Does this make sense - are they correctly set?

They look fine, the first set are OpenDNS IP's and the second set are Google DNS IP's.

vicwatson

degsie wrote: »

They look fine, the first set are OpenDNS IP's and the second set are Google DNS IP's.

Ok, so back to my original question so, what's blocking my access to some websites on my laptop?

Cheers

degsie

Have you actually followed any of the advise given here?

Did you run MalwareBytes program?
Can you ping the sites in question?
Did you check your hosts file?

I didn't see any evidence of these....

vicwatson

degsie wrote: »

Have you actually followed any of the advise given here?

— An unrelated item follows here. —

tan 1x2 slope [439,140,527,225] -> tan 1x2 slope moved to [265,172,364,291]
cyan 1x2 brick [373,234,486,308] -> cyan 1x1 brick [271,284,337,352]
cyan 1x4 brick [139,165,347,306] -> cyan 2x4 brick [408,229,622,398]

Did you run MalwareBytes program?
Can you ping the sites in question?
Did you check your hosts file?

I didn't see any evidence of these....

Yes I've followed all the advice given here, as I said im running a full system scan with super anti spy ware and its taking an age

I have downloaded male ware bytes and will run it when above is done

I've explained that my black screen keeps blanking out when I try to follow the instructions to ping so cannot see the results as it dissapears before I can read them

and finally

No I haven't checked host files as don't know how or even what they are.

degsie

From your browser try http://195.99.196.230 and can you access the site?

degsie

The hosts file is located at C:\WINDOWS\SYSTEM32\DRIVERS\ETC and is just called 'hosts' with no extension. This is a text file and you can open it with notepad.